**Action item:** From the data below, retype exactly the lines starting with the one that contains "Klasse 1 (Elverum): 5 -> 3" and ending with the one that contains "Klasse 1 (Hamar): 5 -> 7", both included.

**Extracted data:**
[Start of Attachment]

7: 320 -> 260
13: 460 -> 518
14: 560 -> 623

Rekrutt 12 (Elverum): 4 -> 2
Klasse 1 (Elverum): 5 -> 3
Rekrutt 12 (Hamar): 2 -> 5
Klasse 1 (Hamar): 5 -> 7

[End of Attachment]
[Start of Attachment]

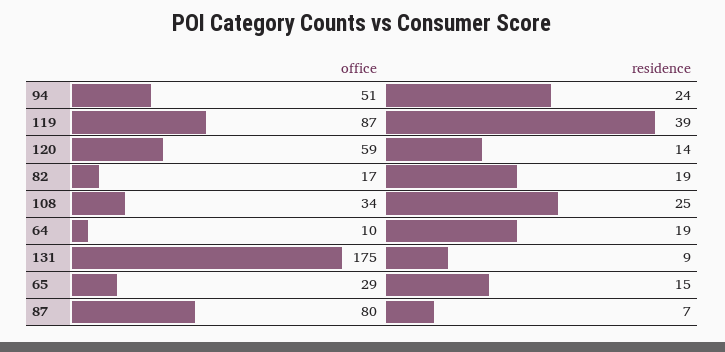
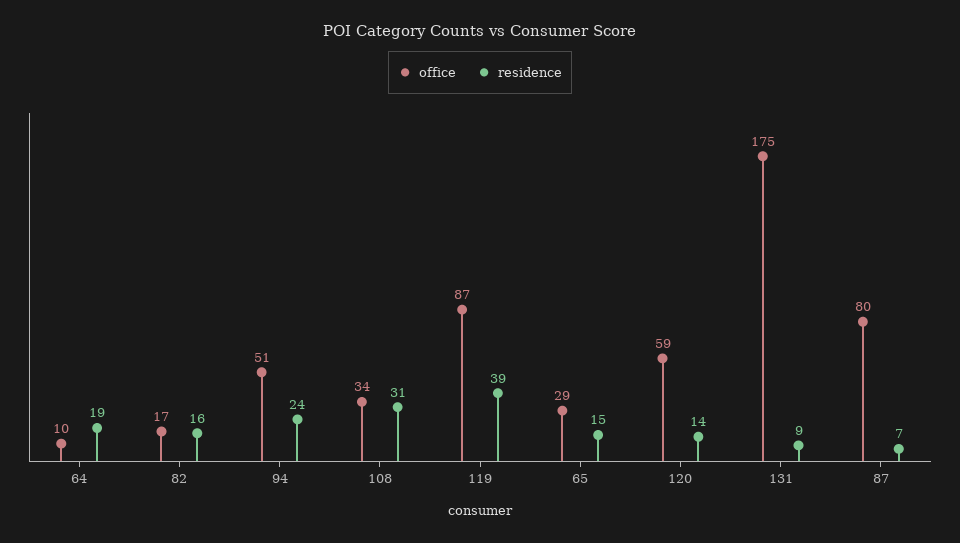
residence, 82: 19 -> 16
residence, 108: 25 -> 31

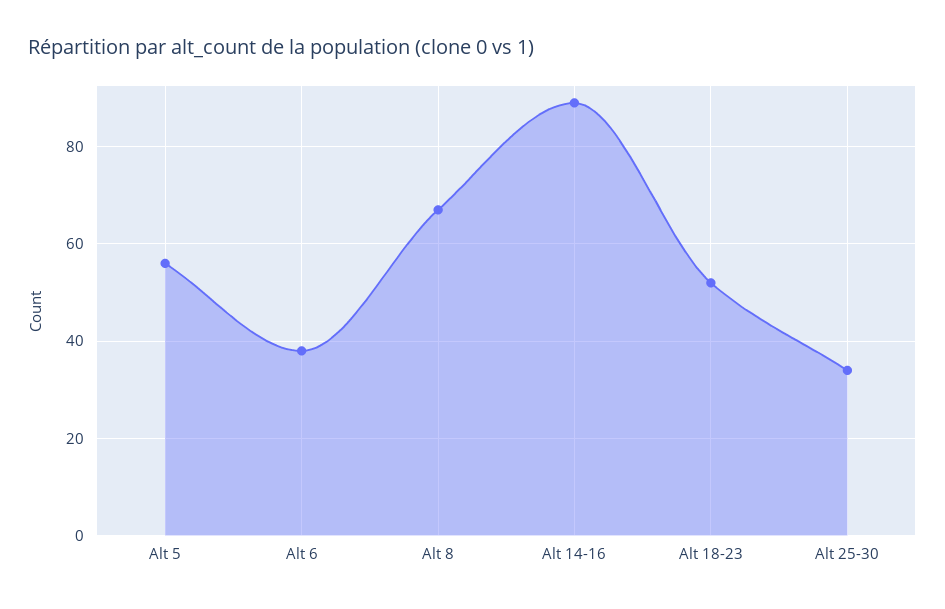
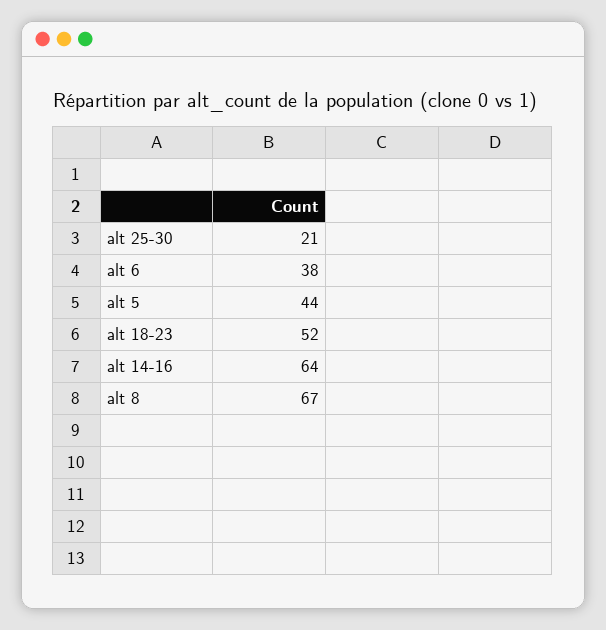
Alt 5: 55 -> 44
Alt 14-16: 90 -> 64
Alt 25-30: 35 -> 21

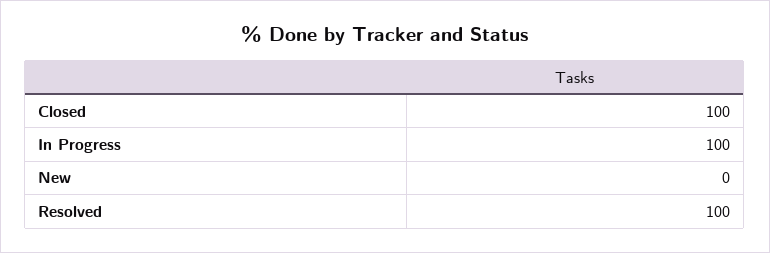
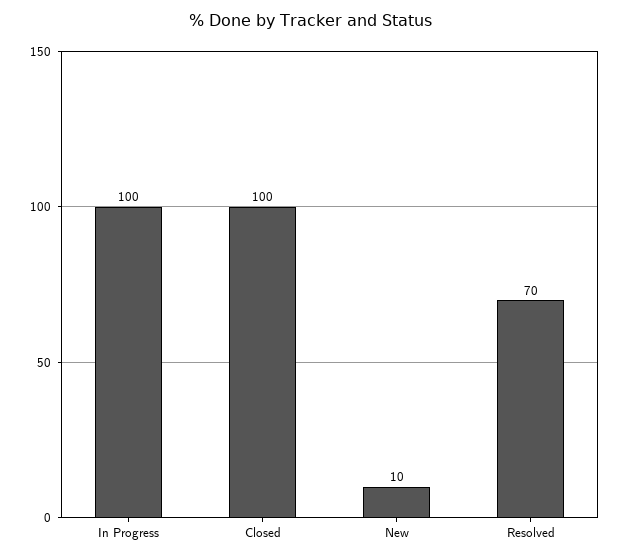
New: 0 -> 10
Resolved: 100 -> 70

[End of Attachment]

**Solution for this task:**
Klasse 1 (Elverum): 5 -> 3
Rekrutt 12 (Hamar): 2 -> 5
Klasse 1 (Hamar): 5 -> 7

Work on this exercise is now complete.